Individuals need forgiveness, and institutions need it, too. There are no perfect companies, families, churches, or schools. All must be forgiven. Without forgiving the institutions that make up our lives, our only alternative is to live life as a lone ranger or a consumer of community rather than contributing member, either of which are antithetical to who you were created to be, and both of which will eventually bring you up short of living life to its fullest.
Forgiveness makes redemptive community possible in a fallen world. It not only glorifies God by mirroring His forgiveness of us, but it heals our hearts- it removes that seed, that cancer within us which, if left untended, breeds bitterness, rots us from the inside, and draws us from the Lord.

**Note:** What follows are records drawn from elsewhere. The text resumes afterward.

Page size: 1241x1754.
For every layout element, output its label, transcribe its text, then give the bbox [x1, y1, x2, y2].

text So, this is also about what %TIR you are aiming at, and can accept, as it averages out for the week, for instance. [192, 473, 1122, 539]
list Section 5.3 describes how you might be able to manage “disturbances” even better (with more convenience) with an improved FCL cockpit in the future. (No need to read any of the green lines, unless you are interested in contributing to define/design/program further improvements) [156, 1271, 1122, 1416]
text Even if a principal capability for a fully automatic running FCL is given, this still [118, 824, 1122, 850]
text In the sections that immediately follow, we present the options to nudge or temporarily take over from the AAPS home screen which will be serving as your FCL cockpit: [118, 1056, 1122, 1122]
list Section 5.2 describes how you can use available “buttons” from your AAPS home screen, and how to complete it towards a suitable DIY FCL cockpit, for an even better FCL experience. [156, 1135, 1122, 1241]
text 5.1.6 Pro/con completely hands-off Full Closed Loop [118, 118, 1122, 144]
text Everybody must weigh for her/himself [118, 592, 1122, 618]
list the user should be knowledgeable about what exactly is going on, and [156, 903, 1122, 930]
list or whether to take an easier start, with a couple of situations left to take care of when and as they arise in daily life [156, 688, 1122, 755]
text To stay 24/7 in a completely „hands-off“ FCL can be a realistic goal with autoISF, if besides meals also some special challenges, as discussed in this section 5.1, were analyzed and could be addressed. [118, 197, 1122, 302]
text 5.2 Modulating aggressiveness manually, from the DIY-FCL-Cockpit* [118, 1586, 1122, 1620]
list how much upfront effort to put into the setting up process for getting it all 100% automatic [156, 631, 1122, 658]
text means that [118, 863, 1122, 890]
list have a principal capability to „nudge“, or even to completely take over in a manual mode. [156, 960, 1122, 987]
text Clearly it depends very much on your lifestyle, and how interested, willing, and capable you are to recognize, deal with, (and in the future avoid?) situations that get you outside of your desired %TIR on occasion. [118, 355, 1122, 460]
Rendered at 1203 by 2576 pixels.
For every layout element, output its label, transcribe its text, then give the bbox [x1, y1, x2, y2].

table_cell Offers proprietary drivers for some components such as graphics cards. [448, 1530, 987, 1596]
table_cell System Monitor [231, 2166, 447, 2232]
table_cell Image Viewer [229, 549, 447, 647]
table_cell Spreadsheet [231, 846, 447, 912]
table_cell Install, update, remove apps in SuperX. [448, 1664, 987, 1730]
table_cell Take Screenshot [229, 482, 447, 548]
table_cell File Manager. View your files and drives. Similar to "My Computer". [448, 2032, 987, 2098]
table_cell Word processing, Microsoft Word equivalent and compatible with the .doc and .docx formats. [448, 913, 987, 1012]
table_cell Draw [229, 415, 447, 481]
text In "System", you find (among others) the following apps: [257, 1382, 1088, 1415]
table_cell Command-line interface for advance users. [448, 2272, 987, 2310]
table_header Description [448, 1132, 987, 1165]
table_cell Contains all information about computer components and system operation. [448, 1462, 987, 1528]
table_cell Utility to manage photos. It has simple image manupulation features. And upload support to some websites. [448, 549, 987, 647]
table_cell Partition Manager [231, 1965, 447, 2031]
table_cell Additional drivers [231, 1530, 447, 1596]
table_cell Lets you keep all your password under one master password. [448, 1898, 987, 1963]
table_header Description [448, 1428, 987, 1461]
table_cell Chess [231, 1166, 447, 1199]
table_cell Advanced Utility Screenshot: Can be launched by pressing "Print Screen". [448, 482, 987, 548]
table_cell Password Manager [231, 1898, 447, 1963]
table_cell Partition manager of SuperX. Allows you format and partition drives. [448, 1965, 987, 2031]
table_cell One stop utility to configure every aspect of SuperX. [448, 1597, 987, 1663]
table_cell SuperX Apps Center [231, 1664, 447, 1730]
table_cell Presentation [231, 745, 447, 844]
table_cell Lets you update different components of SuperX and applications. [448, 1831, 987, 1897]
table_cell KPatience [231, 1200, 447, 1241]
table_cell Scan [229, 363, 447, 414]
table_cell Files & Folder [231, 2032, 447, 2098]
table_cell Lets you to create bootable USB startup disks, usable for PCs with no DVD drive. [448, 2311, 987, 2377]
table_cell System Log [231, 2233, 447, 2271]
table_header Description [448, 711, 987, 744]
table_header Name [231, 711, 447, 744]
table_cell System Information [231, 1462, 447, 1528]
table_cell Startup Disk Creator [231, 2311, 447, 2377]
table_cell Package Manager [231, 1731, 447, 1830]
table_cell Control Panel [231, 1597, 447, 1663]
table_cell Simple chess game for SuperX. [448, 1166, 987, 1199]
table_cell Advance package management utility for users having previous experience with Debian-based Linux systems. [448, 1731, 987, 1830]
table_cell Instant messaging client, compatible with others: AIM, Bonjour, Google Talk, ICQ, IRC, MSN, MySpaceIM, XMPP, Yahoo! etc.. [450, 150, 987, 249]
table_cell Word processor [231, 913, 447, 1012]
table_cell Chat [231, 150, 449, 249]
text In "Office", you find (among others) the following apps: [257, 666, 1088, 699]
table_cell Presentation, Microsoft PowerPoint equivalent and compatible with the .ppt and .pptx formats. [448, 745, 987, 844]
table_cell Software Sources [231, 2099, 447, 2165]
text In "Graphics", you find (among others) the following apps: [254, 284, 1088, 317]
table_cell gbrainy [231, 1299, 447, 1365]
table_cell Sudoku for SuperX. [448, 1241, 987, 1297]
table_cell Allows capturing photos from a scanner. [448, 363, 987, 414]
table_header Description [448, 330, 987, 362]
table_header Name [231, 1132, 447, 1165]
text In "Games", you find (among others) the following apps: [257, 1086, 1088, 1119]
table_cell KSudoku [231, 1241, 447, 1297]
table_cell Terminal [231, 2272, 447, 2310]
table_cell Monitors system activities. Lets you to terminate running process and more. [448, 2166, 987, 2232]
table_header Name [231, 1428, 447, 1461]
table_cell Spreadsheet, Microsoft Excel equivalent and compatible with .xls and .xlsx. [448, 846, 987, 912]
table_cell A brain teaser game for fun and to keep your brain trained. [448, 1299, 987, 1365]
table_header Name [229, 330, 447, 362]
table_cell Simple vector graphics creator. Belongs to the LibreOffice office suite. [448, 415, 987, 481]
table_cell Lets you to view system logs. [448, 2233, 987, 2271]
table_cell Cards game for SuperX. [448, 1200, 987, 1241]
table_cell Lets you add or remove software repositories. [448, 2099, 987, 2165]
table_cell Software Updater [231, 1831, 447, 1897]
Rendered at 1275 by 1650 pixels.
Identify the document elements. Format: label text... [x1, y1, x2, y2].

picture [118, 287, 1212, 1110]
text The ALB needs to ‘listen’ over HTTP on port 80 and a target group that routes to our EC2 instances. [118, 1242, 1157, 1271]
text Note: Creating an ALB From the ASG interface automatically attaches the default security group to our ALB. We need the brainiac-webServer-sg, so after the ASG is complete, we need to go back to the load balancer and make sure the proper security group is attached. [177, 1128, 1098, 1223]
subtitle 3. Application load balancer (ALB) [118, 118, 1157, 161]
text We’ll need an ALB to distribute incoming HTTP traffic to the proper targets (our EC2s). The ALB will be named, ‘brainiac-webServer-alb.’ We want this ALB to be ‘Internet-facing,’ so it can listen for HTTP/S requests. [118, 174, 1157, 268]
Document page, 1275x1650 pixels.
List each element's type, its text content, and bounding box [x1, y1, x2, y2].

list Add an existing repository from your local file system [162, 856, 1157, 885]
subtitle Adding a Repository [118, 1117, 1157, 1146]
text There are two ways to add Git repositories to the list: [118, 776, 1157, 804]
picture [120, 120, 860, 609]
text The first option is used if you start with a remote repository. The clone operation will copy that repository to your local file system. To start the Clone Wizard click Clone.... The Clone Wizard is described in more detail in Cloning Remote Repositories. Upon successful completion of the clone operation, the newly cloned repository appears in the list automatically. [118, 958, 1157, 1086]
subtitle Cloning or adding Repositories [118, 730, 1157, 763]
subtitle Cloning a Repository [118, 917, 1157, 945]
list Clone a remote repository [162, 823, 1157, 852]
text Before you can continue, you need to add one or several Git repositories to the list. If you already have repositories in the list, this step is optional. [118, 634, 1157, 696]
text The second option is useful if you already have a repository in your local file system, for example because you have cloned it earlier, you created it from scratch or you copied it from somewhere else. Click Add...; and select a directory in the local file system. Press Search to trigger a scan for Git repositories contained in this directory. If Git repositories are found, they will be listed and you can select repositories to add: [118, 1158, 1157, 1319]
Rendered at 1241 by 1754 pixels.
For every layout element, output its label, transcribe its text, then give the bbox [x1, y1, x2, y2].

Knowing what we know about forgiveness, it’s important to examine our hearts periodically, asking God to reveal how lack of forgiveness or bitterness might be impacting us relationally, and impacting a powerful prayer life, too. Over the summer, God convicted me that, despite the fact I really thought I had completely forgiven my parents for past dysfunction, there were still ways I wasn’t acting like I had forgiven them: at various times, not fully drawing them in, or keeping them at arm’s length, not sharing my heart with them, being short or irritated with them, delegating my dealings with them to my wife, or delaying talking with them. I needed to seek forgiveness from the Lord, and repent of my dealings with my parents, resolving to love them better that demonstrated the forgiveness I really thought I had given. God’s Word makes it clear that lack of forgiveness, maybe even unconscious forgiveness, might be hindering my communion with God, and my prayer life with Him.
What unforgiveness may still be latent in your heart that might be hindering your relationship with the Lord? Is it keeping your prayers from being powerful?